Convincing Millennials the Time to Buy is Now!
My friend, Dale Barker, and I were discussing interest rates this week. We reminisced about the “good ole days” when we got in the business and interest rates were just under 10%. Dale talked about how he explains the huge difference in buying power that someone has today versus just twenty years ago.
When talking with a Millennial about buying a house, tell them that when their parents bought a house just 25 years ago that the interest rates were around 10% and that their parents would have been excited about that rate. Today’s rates are hovering around 4.5%.
Now compare what the parents’ payments over the life of a $175,000 loan would have been versus what the child’s would be today. At 10%, the principal and interest monthly payment for the parents would be $1,536 with a total interest payment of $377,870 over a 30 year loan. The total amount of repayment on the loan would be $552,870.

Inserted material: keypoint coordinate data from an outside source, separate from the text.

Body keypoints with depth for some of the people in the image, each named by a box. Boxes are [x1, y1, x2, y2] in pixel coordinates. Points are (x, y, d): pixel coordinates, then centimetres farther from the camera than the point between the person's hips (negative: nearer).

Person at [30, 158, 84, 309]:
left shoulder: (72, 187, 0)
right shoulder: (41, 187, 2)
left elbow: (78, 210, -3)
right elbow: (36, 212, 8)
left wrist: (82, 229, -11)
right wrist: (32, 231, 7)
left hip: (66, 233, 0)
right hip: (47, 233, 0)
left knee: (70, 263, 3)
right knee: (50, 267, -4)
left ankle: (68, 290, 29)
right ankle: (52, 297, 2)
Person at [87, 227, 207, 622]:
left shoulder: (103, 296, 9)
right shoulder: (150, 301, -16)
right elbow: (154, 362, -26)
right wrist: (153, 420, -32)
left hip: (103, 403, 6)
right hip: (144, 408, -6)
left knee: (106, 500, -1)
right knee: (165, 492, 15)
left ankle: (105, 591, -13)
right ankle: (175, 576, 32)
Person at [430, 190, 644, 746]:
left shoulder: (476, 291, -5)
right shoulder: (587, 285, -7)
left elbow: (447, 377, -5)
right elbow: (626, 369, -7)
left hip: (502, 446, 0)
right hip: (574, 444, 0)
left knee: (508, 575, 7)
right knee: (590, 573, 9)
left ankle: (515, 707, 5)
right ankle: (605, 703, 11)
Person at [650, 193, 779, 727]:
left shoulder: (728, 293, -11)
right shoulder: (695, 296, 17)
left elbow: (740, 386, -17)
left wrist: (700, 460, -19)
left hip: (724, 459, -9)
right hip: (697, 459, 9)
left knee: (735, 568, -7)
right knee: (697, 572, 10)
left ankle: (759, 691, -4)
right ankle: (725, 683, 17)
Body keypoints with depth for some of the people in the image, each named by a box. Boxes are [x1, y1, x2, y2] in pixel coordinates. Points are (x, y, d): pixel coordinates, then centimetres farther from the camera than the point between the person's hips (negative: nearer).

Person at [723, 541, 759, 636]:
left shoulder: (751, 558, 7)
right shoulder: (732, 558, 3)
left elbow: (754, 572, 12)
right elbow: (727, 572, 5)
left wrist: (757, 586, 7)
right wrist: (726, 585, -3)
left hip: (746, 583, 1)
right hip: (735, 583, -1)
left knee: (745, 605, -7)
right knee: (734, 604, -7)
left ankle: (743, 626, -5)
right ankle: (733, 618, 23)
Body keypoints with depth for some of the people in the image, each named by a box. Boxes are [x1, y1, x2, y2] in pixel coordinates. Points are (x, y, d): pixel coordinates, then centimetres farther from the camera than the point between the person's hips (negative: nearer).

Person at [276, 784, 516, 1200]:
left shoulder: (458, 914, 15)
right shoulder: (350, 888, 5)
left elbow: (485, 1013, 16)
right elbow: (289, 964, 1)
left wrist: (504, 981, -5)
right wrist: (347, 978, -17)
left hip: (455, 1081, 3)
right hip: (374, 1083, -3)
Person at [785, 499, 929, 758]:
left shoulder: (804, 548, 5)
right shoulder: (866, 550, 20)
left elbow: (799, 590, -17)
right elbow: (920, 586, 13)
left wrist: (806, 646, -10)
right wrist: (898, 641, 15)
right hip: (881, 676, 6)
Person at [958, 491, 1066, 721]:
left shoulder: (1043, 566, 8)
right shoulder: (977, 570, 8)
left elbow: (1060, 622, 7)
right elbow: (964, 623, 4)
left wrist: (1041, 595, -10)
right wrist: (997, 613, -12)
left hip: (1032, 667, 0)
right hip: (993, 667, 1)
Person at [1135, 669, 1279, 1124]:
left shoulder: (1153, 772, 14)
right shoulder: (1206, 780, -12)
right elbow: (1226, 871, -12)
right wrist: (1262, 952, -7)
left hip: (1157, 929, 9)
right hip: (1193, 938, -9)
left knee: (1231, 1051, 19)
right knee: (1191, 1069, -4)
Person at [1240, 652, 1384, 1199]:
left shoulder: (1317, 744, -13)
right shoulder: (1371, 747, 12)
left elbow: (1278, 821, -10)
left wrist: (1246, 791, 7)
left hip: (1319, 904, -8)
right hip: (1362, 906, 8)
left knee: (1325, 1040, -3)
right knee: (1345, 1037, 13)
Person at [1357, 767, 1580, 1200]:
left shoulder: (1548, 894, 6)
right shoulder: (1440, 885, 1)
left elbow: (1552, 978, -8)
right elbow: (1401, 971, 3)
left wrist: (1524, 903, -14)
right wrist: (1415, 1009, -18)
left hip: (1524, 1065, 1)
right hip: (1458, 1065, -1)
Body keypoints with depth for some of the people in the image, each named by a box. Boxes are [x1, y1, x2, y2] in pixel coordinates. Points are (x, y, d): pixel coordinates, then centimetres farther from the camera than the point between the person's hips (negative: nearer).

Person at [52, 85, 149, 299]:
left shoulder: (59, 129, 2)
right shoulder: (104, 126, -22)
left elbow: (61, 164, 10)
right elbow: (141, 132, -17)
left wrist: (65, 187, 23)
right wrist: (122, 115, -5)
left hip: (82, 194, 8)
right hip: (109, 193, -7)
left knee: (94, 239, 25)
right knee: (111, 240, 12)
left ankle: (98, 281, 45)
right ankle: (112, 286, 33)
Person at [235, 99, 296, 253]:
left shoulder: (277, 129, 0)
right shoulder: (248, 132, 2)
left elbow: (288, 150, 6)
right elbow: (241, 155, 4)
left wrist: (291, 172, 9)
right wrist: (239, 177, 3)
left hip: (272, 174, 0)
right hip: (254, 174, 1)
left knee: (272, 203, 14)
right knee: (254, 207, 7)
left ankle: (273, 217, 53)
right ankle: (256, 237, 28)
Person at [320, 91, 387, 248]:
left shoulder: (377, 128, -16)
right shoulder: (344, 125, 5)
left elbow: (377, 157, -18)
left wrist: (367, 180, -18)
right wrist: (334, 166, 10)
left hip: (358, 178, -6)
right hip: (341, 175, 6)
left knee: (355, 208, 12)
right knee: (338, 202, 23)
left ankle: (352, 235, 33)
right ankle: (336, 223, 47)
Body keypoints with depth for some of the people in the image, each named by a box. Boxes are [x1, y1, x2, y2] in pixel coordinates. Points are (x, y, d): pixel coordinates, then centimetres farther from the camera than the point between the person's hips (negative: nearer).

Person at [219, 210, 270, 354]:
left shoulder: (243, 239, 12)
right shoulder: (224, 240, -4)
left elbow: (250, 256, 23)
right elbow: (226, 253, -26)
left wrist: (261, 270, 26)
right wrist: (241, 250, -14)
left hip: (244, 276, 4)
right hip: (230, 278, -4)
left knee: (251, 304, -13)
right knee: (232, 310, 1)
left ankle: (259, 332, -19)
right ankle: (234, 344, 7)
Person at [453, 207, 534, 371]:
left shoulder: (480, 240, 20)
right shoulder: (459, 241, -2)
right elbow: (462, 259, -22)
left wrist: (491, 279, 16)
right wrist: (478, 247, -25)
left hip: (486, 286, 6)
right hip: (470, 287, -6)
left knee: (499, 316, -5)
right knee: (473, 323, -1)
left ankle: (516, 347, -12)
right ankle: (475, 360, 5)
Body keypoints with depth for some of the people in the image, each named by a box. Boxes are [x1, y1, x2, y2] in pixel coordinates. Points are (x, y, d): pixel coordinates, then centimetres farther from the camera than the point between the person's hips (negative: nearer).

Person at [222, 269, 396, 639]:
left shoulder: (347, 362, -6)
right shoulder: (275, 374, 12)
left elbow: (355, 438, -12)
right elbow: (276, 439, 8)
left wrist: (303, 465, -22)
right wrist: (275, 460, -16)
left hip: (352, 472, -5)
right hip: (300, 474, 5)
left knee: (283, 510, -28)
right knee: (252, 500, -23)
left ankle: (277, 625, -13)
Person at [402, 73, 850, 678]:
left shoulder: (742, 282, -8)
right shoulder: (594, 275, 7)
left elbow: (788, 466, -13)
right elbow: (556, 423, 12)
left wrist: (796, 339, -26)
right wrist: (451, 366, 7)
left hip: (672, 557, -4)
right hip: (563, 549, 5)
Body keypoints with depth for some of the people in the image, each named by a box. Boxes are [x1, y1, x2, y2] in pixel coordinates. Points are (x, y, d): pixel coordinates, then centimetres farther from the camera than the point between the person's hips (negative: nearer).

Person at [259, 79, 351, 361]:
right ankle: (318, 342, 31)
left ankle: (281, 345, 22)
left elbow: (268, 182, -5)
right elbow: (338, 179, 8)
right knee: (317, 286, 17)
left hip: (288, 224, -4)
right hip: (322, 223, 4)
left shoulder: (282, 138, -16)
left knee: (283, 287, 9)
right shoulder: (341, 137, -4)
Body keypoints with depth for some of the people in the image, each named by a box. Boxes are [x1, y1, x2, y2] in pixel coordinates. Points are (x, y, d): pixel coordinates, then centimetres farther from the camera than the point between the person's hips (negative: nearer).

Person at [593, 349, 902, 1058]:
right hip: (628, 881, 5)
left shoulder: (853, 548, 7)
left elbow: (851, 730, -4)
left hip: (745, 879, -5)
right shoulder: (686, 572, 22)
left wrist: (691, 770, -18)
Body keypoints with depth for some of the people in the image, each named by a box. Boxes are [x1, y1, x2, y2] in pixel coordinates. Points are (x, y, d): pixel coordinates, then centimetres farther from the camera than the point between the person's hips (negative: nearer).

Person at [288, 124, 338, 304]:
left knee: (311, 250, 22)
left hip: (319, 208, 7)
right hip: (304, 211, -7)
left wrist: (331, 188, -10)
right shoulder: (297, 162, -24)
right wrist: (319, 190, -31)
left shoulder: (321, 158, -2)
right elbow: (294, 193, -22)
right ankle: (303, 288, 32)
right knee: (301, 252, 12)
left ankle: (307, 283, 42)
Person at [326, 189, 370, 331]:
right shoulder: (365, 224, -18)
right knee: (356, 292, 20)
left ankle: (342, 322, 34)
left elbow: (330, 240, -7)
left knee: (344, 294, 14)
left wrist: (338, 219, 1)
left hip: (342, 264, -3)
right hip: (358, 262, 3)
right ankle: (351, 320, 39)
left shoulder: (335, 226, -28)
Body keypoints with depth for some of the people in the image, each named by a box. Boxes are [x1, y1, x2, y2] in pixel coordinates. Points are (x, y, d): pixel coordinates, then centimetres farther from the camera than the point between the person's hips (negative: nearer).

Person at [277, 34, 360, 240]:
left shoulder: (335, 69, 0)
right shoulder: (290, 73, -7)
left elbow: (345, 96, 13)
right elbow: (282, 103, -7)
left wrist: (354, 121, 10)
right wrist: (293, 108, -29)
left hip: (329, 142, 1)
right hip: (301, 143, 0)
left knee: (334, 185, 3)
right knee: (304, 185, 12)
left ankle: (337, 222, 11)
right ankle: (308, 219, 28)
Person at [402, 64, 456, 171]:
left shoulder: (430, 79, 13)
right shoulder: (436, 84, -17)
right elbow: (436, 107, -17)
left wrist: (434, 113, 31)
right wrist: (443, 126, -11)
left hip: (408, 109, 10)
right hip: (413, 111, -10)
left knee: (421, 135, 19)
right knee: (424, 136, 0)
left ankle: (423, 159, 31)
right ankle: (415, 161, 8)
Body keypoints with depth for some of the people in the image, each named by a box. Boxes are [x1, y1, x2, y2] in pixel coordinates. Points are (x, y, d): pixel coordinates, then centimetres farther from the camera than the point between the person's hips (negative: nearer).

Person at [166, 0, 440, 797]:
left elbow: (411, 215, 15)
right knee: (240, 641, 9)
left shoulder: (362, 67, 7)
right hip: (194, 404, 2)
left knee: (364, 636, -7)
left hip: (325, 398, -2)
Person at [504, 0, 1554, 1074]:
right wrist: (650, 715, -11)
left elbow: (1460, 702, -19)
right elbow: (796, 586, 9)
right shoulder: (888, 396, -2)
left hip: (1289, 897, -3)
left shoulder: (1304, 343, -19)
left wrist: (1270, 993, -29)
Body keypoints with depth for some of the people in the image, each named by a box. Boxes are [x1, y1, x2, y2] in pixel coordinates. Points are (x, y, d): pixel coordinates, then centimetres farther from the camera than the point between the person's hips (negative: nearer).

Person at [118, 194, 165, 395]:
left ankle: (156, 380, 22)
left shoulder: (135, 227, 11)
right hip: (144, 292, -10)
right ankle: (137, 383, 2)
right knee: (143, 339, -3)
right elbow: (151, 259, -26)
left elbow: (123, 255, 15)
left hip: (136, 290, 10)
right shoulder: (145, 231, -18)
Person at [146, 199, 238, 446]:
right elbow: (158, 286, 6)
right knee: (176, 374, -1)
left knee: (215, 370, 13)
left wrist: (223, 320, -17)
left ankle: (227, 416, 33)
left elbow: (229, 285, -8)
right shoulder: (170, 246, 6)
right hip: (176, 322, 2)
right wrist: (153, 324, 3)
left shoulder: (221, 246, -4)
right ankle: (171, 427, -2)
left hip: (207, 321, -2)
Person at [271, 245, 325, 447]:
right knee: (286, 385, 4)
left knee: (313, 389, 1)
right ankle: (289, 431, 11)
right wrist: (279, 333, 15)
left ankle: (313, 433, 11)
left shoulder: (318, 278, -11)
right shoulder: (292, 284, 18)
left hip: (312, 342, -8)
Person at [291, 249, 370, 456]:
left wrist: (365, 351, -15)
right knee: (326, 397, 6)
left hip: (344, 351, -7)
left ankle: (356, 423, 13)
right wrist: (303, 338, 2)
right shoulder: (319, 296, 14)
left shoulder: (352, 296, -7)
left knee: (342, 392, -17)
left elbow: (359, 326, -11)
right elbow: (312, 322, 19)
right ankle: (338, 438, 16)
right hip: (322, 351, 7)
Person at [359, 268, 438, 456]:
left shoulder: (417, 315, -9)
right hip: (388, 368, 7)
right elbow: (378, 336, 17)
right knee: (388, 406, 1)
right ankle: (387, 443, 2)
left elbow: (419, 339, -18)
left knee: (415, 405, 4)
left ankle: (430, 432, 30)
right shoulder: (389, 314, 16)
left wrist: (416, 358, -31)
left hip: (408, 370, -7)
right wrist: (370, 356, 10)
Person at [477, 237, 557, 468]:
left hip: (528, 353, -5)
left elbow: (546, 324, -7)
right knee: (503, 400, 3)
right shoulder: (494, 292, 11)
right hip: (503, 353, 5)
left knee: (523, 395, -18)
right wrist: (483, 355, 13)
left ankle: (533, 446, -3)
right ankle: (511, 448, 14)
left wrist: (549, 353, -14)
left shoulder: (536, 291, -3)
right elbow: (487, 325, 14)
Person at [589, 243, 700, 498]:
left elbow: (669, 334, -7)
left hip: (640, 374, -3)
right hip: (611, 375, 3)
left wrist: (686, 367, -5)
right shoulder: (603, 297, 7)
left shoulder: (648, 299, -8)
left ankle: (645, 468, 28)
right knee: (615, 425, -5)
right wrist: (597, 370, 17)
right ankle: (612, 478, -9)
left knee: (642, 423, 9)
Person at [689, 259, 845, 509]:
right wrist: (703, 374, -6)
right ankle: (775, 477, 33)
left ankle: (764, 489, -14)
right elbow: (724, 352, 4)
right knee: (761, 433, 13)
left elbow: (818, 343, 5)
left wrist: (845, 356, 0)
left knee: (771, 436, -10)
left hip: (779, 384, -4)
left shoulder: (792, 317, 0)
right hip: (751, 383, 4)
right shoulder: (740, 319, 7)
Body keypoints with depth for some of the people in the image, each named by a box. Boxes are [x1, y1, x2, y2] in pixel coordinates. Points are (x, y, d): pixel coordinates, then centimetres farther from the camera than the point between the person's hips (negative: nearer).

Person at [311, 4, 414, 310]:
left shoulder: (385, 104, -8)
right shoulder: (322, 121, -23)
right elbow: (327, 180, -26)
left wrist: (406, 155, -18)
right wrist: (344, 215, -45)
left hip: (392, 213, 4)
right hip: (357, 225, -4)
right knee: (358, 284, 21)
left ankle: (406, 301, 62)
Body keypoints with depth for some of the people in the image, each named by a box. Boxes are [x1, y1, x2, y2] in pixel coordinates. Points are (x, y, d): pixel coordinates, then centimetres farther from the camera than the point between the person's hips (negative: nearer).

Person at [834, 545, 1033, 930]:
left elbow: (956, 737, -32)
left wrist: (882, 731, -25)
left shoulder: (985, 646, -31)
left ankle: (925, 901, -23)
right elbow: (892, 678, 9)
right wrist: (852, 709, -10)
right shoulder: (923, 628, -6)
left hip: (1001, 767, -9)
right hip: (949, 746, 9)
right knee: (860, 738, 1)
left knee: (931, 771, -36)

Today at a 4.5% interest rate, the principal and interest payment would only be $887 per month with $144,212 in interest over the life of the loan and a total repayment of $319,212. Under today’s rates, the difference in payment compared to 25 years ago is almost $700 a month and over $180,000 over the life of the loan. Think about that. Today the same loan costs nearly half what it cost just one generation ago.
It’s simple: now is the time to buy. Waiting for interest rates to rise will only deplete the Millennial’s buying power.